Directions for this task = Copy every line from the one that holds "left shoulder: (425, 178)" to the end of the records below, exactly and with nothing else, but without any pictures.

[Stored items]
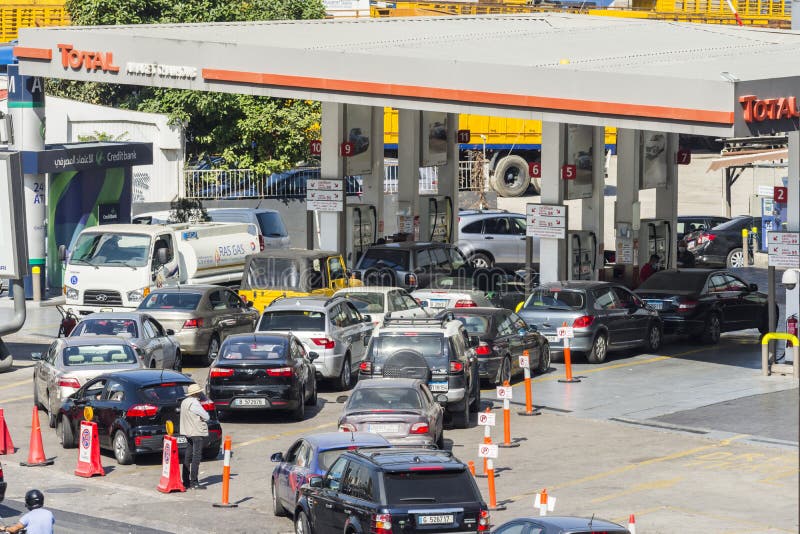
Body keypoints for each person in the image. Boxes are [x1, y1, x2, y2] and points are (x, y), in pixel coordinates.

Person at [180, 383, 210, 490]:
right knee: (196, 457)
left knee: (187, 456)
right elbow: (206, 416)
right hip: (196, 432)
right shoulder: (194, 403)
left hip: (187, 432)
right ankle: (194, 482)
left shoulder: (184, 402)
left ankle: (186, 481)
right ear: (197, 393)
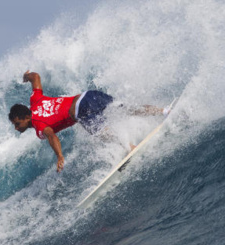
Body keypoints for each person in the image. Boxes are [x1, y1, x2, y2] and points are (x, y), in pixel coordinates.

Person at [9, 71, 166, 172]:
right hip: (88, 95)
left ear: (26, 118)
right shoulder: (35, 100)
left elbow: (50, 135)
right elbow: (35, 77)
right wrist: (26, 77)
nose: (17, 128)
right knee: (126, 109)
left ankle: (130, 147)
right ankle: (163, 111)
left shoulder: (38, 126)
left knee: (98, 132)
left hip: (81, 110)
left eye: (17, 124)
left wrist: (59, 156)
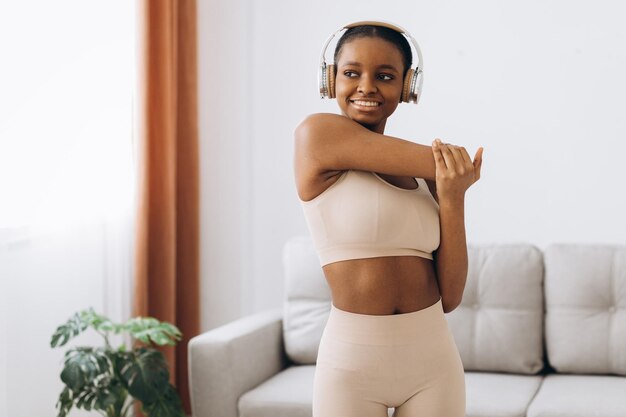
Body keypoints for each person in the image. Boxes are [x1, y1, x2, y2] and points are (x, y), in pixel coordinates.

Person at [293, 21, 483, 417]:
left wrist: (452, 197)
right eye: (351, 73)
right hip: (352, 364)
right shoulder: (317, 135)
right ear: (329, 79)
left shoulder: (425, 178)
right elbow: (451, 162)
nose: (367, 86)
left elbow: (451, 296)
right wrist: (449, 170)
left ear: (407, 86)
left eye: (385, 76)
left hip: (434, 358)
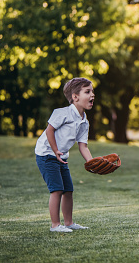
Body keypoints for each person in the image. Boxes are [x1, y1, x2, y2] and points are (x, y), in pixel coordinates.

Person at [35, 77, 95, 232]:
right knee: (57, 189)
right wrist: (55, 150)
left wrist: (92, 162)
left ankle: (68, 223)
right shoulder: (62, 113)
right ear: (75, 97)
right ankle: (55, 225)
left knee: (68, 190)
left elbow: (83, 146)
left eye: (92, 91)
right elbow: (50, 130)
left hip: (62, 157)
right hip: (47, 154)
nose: (92, 95)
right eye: (87, 91)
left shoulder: (84, 121)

Answer space =
left shoulder: (425, 178)
right elbow: (451, 162)
nose: (367, 86)
left elbow: (451, 296)
right wrist: (449, 170)
left ear: (407, 86)
left eye: (385, 76)
left hip: (434, 358)
Body keypoints for each person in the image. Boxes are [x1, y1, x2, y2] and points are (x, y), in pixel coordinates.

Person at [35, 77, 95, 232]:
right knee: (57, 189)
right wrist: (55, 150)
left wrist: (92, 162)
left ankle: (68, 223)
right shoulder: (62, 113)
right ear: (75, 97)
right ankle: (55, 225)
left knee: (68, 190)
left elbow: (83, 146)
left eye: (92, 91)
right elbow: (50, 130)
left hip: (62, 157)
right hip: (47, 154)
nose: (92, 95)
right eye: (87, 91)
left shoulder: (84, 121)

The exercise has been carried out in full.